### To be done
Show each line in the entries below that contains the string "music", copying every such line in full. Matching is case-sensitive.

(Items from a dataset)
┌──

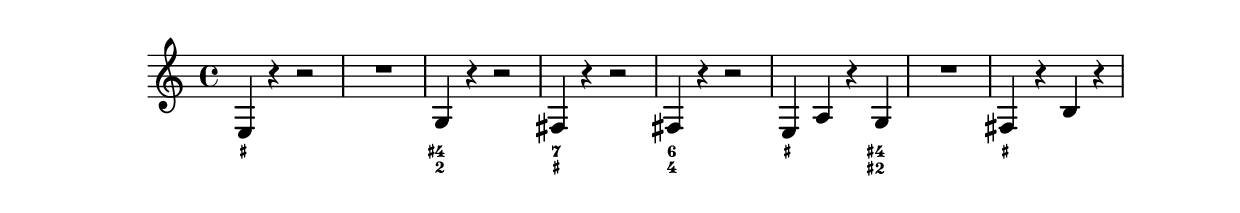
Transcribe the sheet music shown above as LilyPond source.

\version "2.18.2"

"//music" = \relative c {
  << \new Voice = "voice1" {
    e4 r r2 R1*1 g4 r r2 fis4 r r2 fis4 r r2 e4 a r g R1*1 fis4 r b r
  } >>
}
"//figures" = \figuremode { <_+>4 s s2 s1*1 <4+ 2>4 s s2 <7 _+>4 s s2 <6 4>4 s s2 <_+>4 s s <4+ 2+> s1*1 <_+>4 }

\book {
  \header {
  }

  \bookpart {
    \score {
      \new OrchestraGroup \with { } <<
        \new StaffGroup \with { \consists "Bar_number_engraver" } <<
          <<
          \new Staff = Staff \with { }
          \context Staff = Staff {
            \"//music"
          }
          \new FiguredBass { \"//figures" }
          >>
        >>
      >>
      \layout { }
    }
  }
}
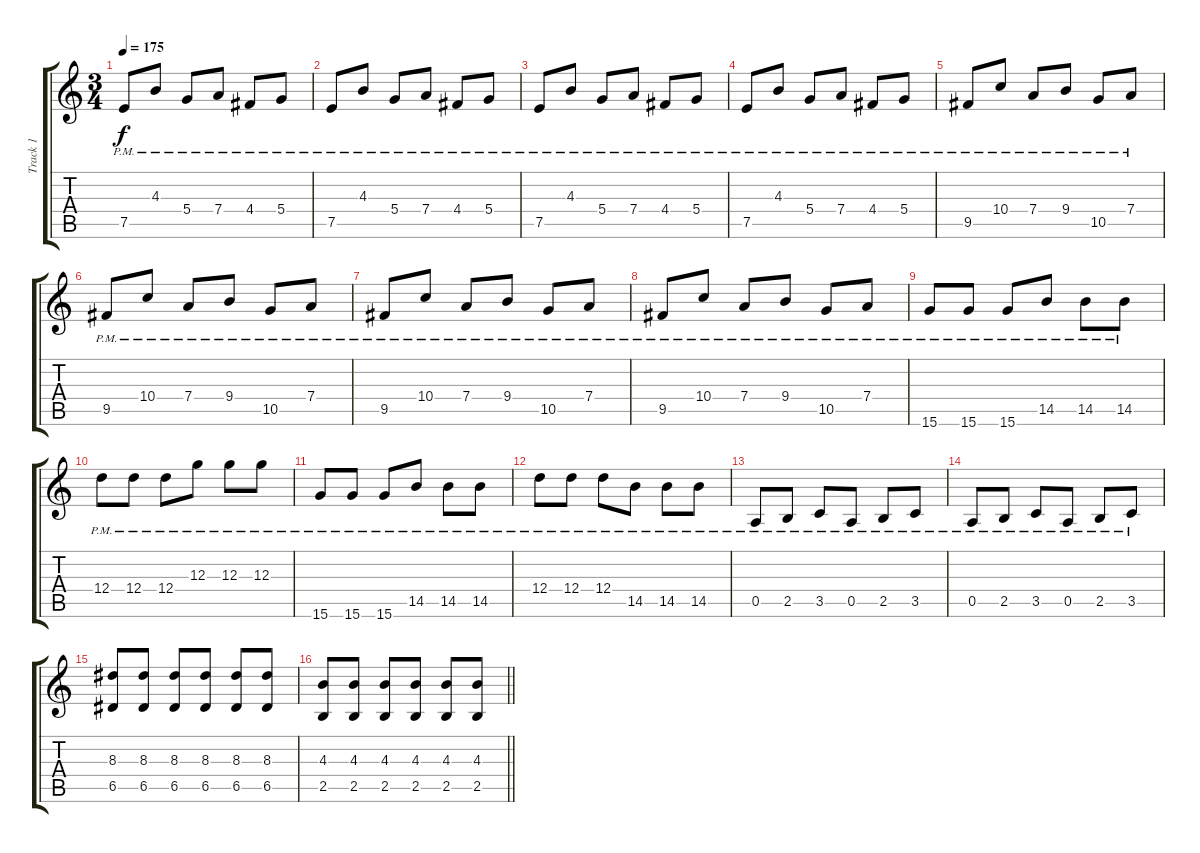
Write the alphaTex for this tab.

\track ("Track 1" "Track 1") {instrument overdrivenguitar}
\staff {score tabs}
\tuning (E4 B3 G3 D3 A2 E2) {hide}
\ts (3 4)
\tempo 175
\clef g2
\ks c
7.5{pm}.8{dy f} 4.3{pm}.8 5.4{pm}.8 7.4{pm}.8 4.4{pm}.8 5.4{pm}.8 |
7.5{pm}.8 4.3{pm}.8 5.4{pm}.8 7.4{pm}.8 4.4{pm}.8 5.4{pm}.8 |
7.5{pm}.8 4.3{pm}.8 5.4{pm}.8 7.4{pm}.8 4.4{pm}.8 5.4{pm}.8 |
7.5{pm}.8 4.3{pm}.8 5.4{pm}.8 7.4{pm}.8 4.4{pm}.8 5.4{pm}.8 |
9.5{pm}.8 10.4{pm}.8 7.4{pm}.8 9.4{pm}.8 10.5{pm}.8 7.4{pm}.8 |
9.5{pm}.8 10.4{pm}.8 7.4{pm}.8 9.4{pm}.8 10.5{pm}.8 7.4{pm}.8 |
9.5{pm}.8 10.4{pm}.8 7.4{pm}.8 9.4{pm}.8 10.5{pm}.8 7.4{pm}.8 |
9.5{pm}.8 10.4{pm}.8 7.4{pm}.8 9.4{pm}.8 10.5{pm}.8 7.4{pm}.8 |
15.6{pm}.8 15.6{pm}.8 15.6{pm}.8 14.5{pm}.8 14.5{pm}.8 14.5{pm}.8 |
12.4{pm}.8 12.4{pm}.8 12.4{pm}.8 12.3{pm}.8 12.3{pm}.8 12.3{pm}.8 |
15.6{pm}.8 15.6{pm}.8 15.6{pm}.8 14.5{pm}.8 14.5{pm}.8 14.5{pm}.8 |
12.4{pm}.8 12.4{pm}.8 12.4{pm}.8 14.5{pm}.8 14.5{pm}.8 14.5{pm}.8 |
0.5{pm}.8 2.5{pm}.8 3.5{pm}.8 0.5{pm}.8 2.5{pm}.8 3.5{pm}.8 |
0.5{pm}.8 2.5{pm}.8 3.5{pm}.8 0.5{pm}.8 2.5{pm}.8 3.5{pm}.8 |
(8.3 6.5).8 (8.3 6.5).8 (8.3 6.5).8 (8.3 6.5).8 (8.3 6.5).8 (8.3 6.5).8 |
\barLineRight lightlight
(4.3 2.5).8 (4.3 2.5).8 (4.3 2.5).8 (4.3 2.5).8 (4.3 2.5).8 (4.3 2.5).8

└──

### Finished task
Transcribe the sheet music shown above as LilyPond source.
"//music" = \relative c {
            \"//music"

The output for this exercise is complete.